DATASET EXCERPTS
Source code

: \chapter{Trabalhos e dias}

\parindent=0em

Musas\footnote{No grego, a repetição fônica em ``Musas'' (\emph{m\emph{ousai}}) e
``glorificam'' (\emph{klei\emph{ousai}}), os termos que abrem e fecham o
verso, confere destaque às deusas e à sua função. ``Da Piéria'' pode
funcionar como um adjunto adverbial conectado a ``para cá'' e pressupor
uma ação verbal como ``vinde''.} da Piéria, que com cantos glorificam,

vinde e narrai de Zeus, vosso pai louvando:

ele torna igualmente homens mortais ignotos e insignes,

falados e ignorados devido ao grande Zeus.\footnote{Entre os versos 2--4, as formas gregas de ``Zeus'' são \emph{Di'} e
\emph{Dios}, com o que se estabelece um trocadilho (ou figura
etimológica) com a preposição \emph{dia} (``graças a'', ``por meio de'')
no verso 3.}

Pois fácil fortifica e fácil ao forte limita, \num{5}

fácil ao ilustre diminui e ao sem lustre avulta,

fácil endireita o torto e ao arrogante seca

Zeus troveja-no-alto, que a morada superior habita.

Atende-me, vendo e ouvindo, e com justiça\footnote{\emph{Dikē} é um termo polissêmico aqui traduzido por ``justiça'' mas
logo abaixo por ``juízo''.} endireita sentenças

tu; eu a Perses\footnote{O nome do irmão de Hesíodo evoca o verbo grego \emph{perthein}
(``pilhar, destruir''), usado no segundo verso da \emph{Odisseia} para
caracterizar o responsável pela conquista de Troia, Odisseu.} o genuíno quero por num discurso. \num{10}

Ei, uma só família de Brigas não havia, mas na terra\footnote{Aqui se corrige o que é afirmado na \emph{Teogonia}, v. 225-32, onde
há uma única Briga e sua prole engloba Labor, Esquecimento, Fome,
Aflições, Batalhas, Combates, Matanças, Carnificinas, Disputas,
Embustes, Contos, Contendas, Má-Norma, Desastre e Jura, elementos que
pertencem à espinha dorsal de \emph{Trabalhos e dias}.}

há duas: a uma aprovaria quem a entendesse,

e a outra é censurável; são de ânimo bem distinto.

WHAT IS NEEDED
Word for word, output the lines of the data from its first line through the line where "Zeus troveja-no-alto, que" appears, and stop there.

WRITTEN ANSWER
Source code

: \chapter{Trabalhos e dias}

\parindent=0em

Musas\footnote{No grego, a repetição fônica em ``Musas'' (\emph{m\emph{ousai}}) e
``glorificam'' (\emph{klei\emph{ousai}}), os termos que abrem e fecham o
verso, confere destaque às deusas e à sua função. ``Da Piéria'' pode
funcionar como um adjunto adverbial conectado a ``para cá'' e pressupor
uma ação verbal como ``vinde''.} da Piéria, que com cantos glorificam,

vinde e narrai de Zeus, vosso pai louvando:

ele torna igualmente homens mortais ignotos e insignes,

falados e ignorados devido ao grande Zeus.\footnote{Entre os versos 2--4, as formas gregas de ``Zeus'' são \emph{Di'} e
\emph{Dios}, com o que se estabelece um trocadilho (ou figura
etimológica) com a preposição \emph{dia} (``graças a'', ``por meio de'')
no verso 3.}

Pois fácil fortifica e fácil ao forte limita, \num{5}

fácil ao ilustre diminui e ao sem lustre avulta,

fácil endireita o torto e ao arrogante seca

Zeus troveja-no-alto, que a morada superior habita.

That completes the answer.